Figure 2. Multimodal images from representative patients at 5 to 730 days after ischemic stroke. The ischemic lesions (defined by identifying the overlapping hyperintense regions on the DWI images and T2-FLAIR images) were depicted in red and contralateral mirrored areas were depicted in green on T2-FLAIR images. All images (DWI, Reference ADC, MQMOLED-ADC, MQMOLED-T2) were registered to the T2-FLAIR images.

Figure 3. Relationship between onset time and mean of MQMOLED ADC (A), 25th percentile of MQMOLED T2 (B), and mean of reference ADC (D) in ischemic cores and contralateral regions with onset time ≤14 days. Relationship between onset time and difference of MQMOLED T2 in ischemic cores and contralateral regions with onset time ≤14 days (E). Relationship between onset time and mean (C), and 90th percentile of MQMOLED ADC (F) in ischemic cores and contralateral regions with onset time ≤40 days. p25 and p90 denote 25th and 90th percentile. rS denotes Spearman's rank correlation coefficient.

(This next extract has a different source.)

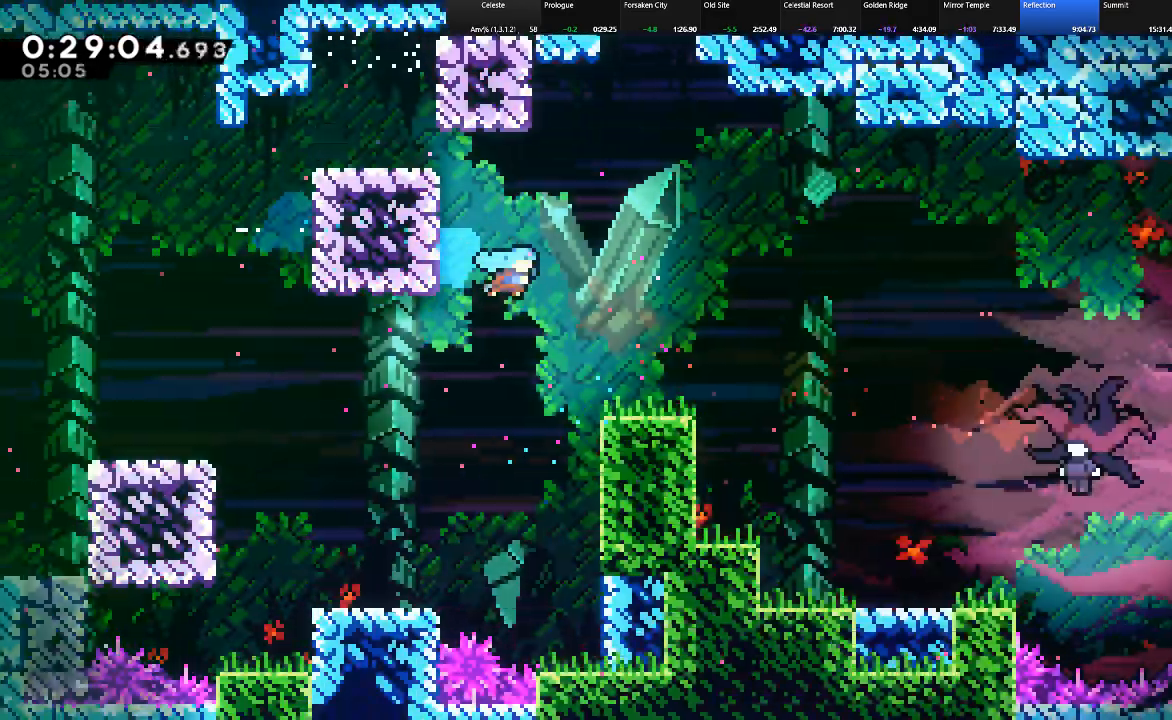
{"keys": ["down", "right", "shift"], "events": [[83, "c", "up"], [283, "down", "down"], [333, "c", "down"], [367, "z", "down"], [417, "c", "up"], [467, "z", "up"]]}
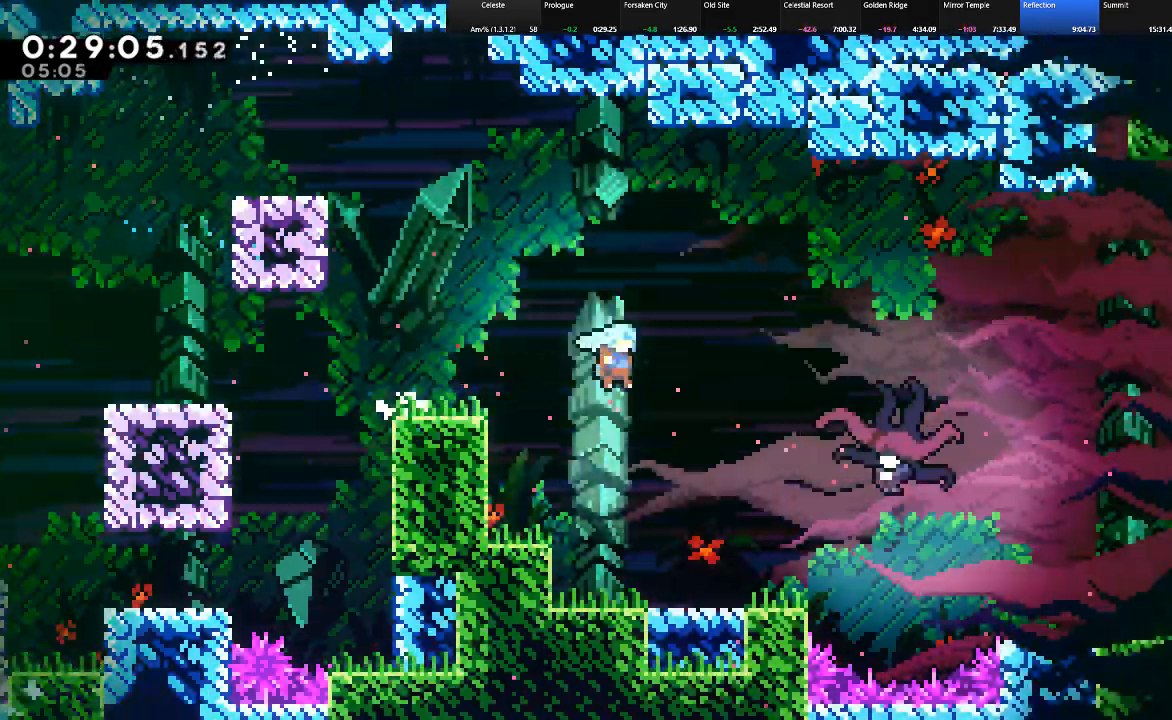
{"keys": ["right", "shift"], "events": [[250, "down", "up"]]}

Figure 4. Comparison of the histogram parameters of MQMOLED ADC and reference ADC within ischemic cores in acute (1-7 days), subacute (7-14 days), chronic (14-60 days) and prolong (>60 days) stages in ischemic stroke patients after symptom onset. (A) RMS of MQMOLED ADC. (B) Mean of MQMOLED ADC. (C) 25th percentile of MQMOLED ADC. (D) Median of MQMOLED ADC. (E) RMS of reference ADC. (F) Mean of reference ADC. (G) 25th percentile of reference ADC. (H) Median of reference ADC. * p < 0.05, ** p < 0.01, *** p < 0.005, **** p < 0.0001. p25 denotes the 25th percentile.

Figure 5. Receiver operating characteristic curves of logistic regression for separation between acute (≤7 days) and non-acute (>7 days) ischemic stroke patients. The green, blue and red lines represents the ROC of acute and non-acute stages separated by the combination of multiple histogram parameters of T2-FLAIR and reference ADC, MQMOLED T2 and MQMOLED ADC, and MQMOLED T2, MQMOLED ADC and T2-FLAIR, respectively. AUC, area under the ROC curve.